• _Job item_
Please edit the part of the data that opens with the line containing "Does Inference Time" and closes with the line containing "Income Tax Expense", swapping "category" for "group" and changing nothing else. Return only those lines, without the pictures.

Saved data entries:
╔══

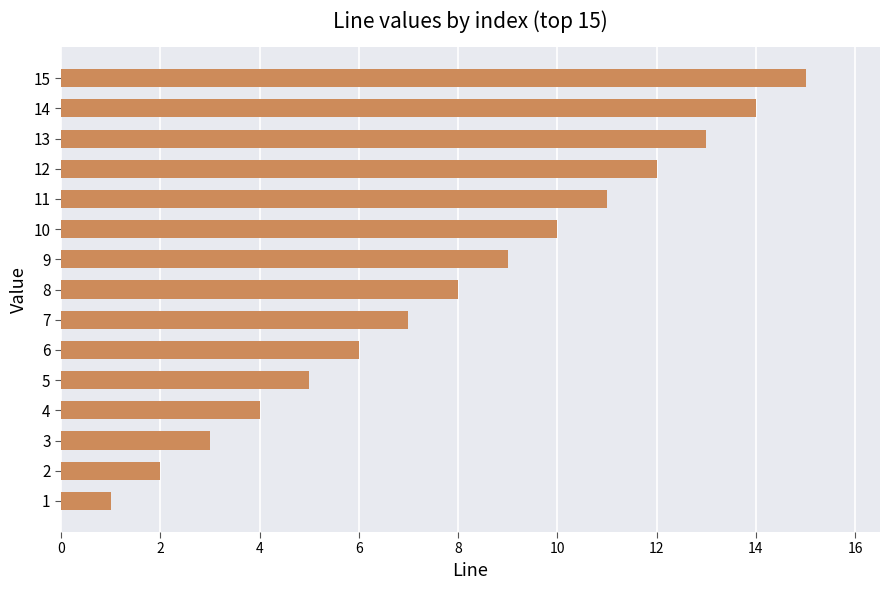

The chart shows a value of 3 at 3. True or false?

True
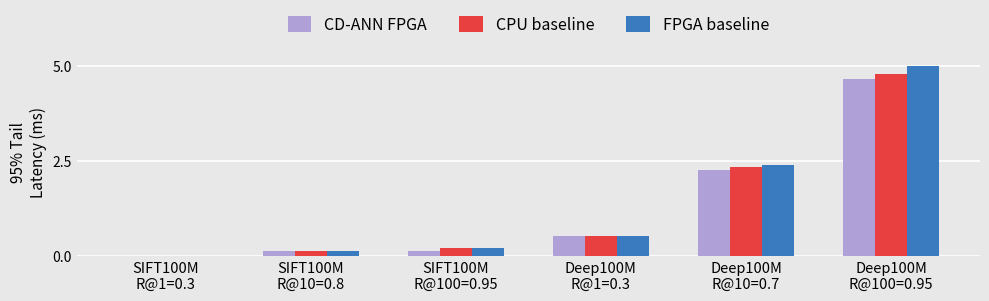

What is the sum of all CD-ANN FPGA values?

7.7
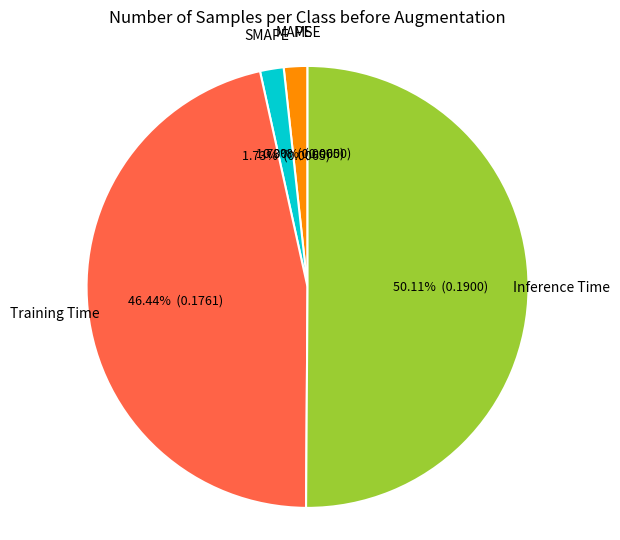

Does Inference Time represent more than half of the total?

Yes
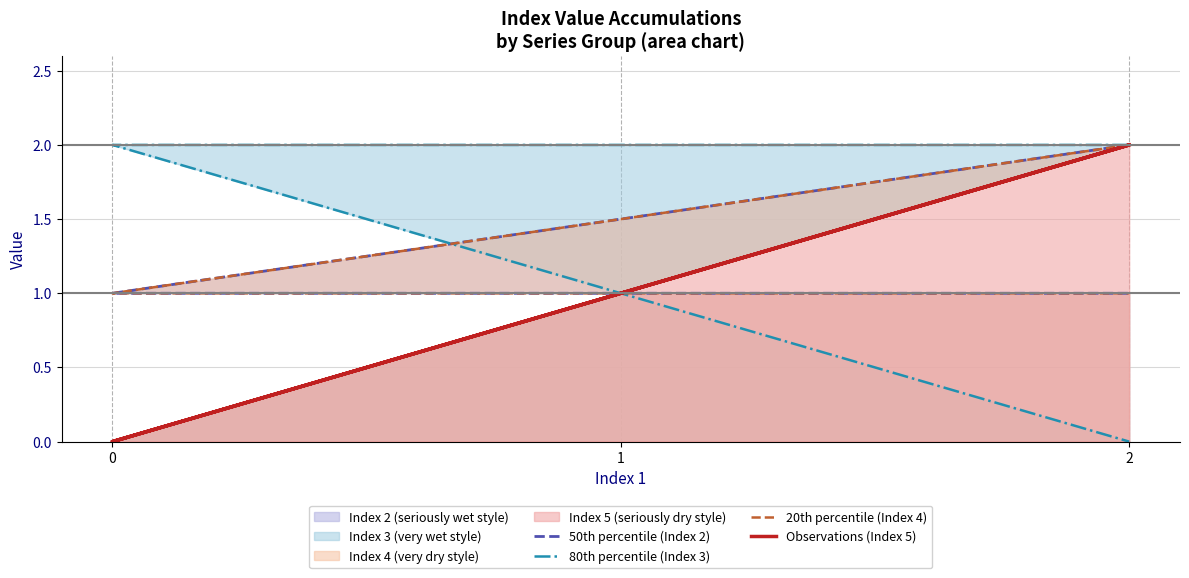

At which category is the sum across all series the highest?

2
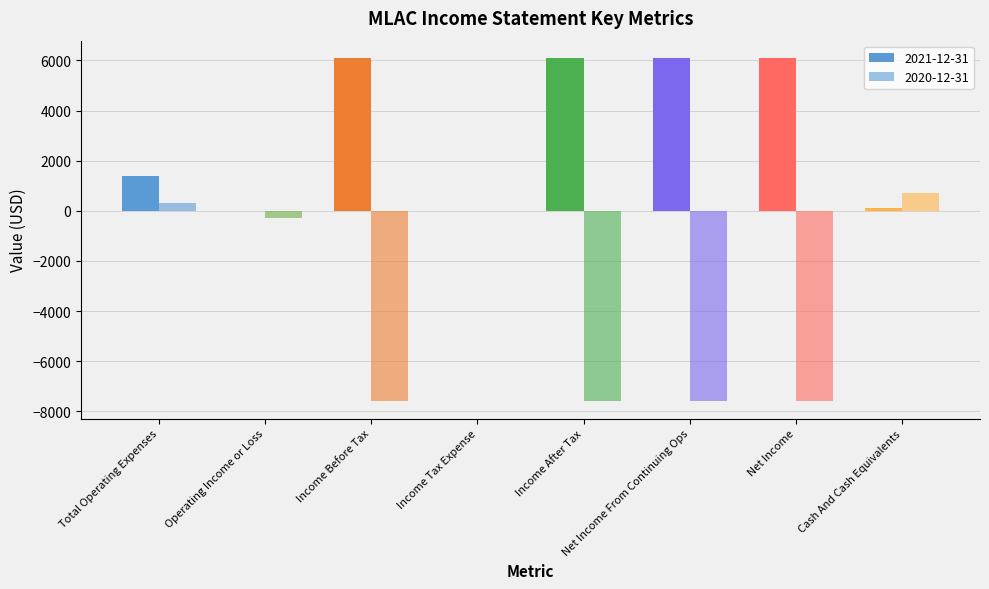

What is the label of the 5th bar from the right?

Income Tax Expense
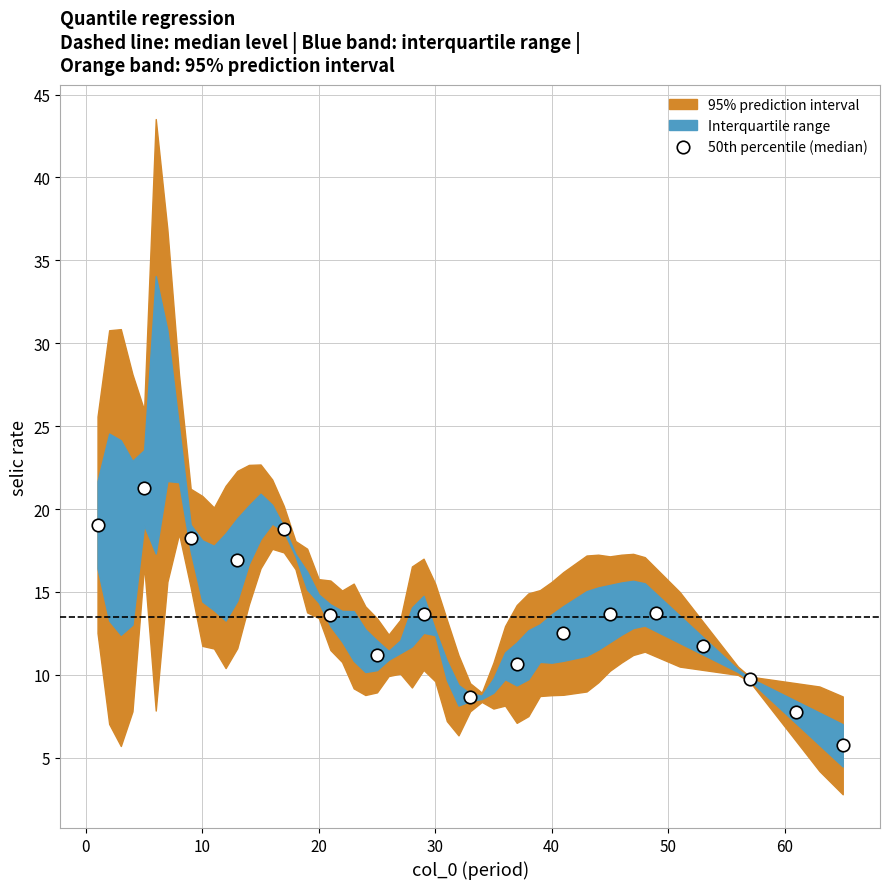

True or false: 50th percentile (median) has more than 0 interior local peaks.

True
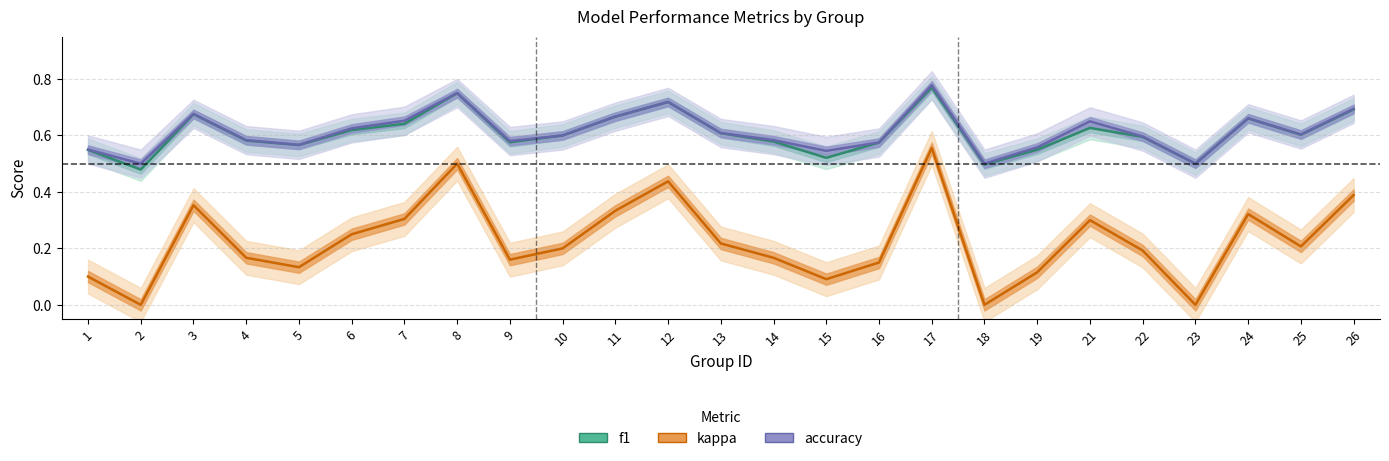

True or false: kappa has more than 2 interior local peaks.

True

╚══

• _Exercise solution_
Does Inference Time represent more than half of the total?

Yes

At which group is the sum across all series the highest?

2

What is the label of the 5th bar from the right?

Income Tax Expense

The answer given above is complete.